Search the records for the string "формування" and copy every line where it turns up.

- Opening Delimiter -

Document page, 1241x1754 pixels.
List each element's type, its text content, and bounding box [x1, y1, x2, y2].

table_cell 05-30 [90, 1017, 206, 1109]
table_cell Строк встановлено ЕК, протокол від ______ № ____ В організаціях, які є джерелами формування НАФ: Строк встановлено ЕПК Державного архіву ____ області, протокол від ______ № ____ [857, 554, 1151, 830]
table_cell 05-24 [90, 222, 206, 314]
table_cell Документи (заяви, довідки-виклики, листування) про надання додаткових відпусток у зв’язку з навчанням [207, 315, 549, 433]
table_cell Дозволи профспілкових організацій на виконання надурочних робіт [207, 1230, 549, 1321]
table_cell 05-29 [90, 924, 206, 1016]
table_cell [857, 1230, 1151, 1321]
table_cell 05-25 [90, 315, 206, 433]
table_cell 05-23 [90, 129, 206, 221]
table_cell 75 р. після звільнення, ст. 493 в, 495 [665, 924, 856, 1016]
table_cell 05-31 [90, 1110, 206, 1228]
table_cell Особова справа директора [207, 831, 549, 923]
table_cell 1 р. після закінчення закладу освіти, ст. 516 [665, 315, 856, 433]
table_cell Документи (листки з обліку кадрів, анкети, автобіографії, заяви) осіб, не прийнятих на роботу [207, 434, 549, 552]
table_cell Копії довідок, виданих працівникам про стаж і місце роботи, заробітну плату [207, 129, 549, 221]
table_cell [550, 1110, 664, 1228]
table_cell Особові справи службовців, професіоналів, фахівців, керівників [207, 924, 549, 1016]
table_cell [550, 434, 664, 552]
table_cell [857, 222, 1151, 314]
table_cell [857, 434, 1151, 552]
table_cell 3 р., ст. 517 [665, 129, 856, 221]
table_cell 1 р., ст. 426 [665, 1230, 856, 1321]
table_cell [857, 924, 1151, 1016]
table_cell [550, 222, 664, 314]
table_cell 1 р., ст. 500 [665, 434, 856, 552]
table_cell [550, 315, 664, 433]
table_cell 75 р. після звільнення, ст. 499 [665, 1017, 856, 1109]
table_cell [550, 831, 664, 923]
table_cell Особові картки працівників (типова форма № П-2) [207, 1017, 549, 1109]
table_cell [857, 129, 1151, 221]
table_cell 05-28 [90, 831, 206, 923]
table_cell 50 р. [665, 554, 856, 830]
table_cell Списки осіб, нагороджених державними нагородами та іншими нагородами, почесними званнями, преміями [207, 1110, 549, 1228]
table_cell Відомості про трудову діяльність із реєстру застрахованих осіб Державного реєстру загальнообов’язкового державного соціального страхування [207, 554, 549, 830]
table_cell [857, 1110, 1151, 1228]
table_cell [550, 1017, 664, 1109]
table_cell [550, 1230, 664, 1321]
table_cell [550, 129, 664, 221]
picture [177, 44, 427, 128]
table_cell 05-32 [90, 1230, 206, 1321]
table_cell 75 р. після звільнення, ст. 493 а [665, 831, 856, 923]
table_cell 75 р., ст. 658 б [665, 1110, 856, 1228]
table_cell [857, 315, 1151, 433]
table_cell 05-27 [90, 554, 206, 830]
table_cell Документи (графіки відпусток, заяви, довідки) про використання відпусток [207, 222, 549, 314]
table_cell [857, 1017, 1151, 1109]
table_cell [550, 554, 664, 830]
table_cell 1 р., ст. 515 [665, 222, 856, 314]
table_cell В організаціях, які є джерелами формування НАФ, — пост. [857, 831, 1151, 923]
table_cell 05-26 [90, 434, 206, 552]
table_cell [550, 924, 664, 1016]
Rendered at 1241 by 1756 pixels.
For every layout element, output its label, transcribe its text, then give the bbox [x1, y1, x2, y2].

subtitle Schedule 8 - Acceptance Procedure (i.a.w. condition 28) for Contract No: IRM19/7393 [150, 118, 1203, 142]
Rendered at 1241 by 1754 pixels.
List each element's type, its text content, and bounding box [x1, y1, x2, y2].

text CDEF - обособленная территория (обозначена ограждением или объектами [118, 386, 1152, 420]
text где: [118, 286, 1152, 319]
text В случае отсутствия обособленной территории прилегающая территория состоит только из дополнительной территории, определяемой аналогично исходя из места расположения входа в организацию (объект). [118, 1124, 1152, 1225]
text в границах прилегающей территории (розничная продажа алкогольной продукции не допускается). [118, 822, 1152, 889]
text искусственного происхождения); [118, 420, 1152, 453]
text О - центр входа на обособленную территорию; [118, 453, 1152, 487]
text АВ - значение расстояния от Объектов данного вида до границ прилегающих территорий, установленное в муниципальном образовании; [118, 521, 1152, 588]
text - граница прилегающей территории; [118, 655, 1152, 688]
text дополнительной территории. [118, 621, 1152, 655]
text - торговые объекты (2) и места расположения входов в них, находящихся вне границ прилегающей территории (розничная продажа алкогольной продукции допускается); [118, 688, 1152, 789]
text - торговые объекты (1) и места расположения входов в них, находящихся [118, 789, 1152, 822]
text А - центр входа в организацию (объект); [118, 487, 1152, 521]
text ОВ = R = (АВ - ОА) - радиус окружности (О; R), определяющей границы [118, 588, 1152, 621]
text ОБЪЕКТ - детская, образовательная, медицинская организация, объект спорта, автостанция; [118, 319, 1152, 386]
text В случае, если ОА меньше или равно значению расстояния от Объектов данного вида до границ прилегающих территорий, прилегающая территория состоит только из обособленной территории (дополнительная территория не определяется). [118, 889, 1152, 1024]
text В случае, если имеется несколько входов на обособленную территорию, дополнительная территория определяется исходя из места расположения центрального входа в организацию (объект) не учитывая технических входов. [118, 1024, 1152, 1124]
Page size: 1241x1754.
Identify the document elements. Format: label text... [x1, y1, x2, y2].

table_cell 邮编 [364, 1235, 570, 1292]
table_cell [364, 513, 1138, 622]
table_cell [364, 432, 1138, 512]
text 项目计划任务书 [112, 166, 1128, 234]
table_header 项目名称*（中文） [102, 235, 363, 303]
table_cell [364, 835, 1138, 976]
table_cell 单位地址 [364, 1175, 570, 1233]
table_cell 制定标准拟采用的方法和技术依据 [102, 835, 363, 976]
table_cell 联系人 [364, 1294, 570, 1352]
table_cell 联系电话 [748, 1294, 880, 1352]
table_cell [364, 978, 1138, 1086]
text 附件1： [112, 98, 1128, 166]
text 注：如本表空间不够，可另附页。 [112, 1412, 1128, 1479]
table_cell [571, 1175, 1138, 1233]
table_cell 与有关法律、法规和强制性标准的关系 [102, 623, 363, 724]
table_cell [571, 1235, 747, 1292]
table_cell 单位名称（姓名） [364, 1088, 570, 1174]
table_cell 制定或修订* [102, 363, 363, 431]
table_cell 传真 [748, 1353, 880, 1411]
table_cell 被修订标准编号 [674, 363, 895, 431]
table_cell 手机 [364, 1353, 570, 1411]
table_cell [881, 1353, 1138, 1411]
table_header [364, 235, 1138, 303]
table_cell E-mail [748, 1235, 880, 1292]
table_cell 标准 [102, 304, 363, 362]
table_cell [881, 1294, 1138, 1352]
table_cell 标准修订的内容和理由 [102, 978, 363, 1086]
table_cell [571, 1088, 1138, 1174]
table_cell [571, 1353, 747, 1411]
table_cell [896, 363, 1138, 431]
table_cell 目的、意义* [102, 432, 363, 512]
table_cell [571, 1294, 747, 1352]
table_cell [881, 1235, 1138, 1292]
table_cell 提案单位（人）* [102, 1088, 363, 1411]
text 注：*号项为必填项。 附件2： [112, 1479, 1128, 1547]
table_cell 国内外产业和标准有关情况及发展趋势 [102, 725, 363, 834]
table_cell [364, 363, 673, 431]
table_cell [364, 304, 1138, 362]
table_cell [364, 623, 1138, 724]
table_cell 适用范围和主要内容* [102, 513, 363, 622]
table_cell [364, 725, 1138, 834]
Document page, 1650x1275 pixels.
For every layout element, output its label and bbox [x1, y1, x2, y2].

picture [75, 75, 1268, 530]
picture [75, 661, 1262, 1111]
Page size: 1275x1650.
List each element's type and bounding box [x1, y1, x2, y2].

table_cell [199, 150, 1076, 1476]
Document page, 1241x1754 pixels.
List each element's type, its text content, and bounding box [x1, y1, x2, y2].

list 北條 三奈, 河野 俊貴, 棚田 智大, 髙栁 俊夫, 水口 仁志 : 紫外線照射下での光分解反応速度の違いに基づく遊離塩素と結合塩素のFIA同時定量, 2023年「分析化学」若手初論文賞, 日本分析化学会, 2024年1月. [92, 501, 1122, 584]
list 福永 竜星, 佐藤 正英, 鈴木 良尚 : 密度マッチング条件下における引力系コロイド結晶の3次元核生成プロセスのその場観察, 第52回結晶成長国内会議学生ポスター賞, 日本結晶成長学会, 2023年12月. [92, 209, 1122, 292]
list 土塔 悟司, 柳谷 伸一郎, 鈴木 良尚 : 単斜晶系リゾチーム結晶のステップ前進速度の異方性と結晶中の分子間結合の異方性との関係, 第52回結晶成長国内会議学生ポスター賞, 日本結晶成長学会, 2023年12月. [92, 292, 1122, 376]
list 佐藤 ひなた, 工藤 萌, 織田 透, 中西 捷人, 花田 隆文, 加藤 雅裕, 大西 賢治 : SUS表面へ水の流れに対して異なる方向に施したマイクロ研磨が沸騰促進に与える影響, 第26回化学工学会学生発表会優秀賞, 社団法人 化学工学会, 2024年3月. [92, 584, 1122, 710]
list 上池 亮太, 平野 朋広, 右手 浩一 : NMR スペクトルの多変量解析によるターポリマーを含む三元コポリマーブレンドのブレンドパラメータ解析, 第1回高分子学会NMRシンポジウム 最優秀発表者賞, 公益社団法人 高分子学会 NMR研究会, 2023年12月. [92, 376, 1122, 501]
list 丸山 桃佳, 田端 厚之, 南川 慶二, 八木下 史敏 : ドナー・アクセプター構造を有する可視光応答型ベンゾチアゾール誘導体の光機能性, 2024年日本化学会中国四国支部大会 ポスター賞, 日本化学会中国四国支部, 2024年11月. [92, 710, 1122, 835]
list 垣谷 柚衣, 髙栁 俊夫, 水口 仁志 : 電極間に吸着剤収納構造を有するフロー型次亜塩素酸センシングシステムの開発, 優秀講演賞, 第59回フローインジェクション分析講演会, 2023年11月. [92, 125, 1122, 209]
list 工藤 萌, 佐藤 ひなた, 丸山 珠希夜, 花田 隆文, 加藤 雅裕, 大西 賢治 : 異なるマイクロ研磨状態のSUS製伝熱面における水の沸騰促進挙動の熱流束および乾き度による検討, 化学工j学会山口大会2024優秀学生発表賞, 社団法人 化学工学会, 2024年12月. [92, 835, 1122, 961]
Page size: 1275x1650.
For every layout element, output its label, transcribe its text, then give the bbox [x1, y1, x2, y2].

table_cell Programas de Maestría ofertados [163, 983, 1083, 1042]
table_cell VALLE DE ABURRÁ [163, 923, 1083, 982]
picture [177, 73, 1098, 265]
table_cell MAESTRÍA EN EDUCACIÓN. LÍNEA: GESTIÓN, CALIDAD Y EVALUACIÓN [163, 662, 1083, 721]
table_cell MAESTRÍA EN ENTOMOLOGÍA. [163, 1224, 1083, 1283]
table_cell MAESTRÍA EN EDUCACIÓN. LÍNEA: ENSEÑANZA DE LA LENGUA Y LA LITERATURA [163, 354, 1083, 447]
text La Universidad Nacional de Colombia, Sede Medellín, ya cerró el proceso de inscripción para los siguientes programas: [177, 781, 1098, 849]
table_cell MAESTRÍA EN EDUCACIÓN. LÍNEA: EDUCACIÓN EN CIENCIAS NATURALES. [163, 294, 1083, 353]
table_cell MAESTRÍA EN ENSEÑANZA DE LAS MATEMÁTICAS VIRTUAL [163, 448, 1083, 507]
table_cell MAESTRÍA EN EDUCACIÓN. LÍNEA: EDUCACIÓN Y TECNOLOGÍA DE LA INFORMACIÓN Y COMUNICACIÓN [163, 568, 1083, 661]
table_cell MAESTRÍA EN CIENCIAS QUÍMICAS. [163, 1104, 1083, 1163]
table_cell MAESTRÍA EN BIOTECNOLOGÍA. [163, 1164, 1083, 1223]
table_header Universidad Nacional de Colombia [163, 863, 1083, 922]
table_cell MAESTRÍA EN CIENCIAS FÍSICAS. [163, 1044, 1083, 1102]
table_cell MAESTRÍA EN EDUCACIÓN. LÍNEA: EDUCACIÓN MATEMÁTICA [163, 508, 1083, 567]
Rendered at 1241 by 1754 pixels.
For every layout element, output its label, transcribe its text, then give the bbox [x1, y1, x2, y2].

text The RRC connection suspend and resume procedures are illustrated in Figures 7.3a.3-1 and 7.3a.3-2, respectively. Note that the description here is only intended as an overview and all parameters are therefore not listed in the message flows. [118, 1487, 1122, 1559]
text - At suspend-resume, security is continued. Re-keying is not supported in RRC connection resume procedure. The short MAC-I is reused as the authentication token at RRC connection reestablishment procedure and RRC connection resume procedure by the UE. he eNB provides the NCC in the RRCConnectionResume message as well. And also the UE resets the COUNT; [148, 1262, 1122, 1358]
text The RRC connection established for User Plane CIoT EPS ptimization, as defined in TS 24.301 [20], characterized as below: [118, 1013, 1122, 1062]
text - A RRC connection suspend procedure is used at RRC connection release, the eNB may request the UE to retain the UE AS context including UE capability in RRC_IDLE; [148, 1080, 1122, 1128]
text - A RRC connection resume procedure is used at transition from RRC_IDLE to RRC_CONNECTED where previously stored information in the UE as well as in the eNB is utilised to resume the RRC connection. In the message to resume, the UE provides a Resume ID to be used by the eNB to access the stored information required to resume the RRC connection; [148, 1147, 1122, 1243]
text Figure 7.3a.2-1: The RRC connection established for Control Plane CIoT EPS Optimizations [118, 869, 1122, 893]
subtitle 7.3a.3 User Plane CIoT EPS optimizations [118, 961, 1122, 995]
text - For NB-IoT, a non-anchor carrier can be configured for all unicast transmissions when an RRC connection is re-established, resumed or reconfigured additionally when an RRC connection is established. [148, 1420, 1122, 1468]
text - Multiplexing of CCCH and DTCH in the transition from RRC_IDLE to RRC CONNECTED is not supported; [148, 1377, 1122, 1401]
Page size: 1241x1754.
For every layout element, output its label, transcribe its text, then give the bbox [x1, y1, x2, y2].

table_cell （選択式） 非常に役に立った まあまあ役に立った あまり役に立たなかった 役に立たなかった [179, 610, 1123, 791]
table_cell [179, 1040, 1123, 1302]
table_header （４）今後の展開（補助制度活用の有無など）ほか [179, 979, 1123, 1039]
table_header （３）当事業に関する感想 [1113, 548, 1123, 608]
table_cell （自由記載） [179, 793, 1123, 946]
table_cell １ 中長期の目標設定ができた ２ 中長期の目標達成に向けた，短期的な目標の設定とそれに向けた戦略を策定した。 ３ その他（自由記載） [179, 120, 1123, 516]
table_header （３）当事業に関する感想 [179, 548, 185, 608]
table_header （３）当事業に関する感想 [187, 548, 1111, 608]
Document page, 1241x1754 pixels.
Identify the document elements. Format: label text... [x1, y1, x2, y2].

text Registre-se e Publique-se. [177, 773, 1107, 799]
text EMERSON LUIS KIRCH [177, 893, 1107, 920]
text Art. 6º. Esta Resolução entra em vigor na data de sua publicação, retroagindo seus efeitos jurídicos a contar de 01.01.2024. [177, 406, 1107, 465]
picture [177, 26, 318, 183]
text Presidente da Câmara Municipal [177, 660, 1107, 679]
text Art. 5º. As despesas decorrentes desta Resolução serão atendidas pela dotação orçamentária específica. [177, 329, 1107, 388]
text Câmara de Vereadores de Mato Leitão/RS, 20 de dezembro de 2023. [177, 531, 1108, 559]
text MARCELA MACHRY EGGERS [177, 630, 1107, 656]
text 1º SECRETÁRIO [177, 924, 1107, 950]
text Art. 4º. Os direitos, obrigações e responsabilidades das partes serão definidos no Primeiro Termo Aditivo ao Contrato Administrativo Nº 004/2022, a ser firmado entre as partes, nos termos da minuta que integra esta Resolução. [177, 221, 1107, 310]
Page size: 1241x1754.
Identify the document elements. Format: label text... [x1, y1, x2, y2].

- Closing Delimiter -

• [RESULT OF THE EXERCISE]:
table_cell Строк встановлено ЕК, протокол від ______ № ____ В організаціях, які є джерелами формування НАФ: Строк встановлено ЕПК Державного архіву ____ області, протокол від ______ № ____ [857, 554, 1151, 830]
table_cell В організаціях, які є джерелами формування НАФ, — пост. [857, 831, 1151, 923]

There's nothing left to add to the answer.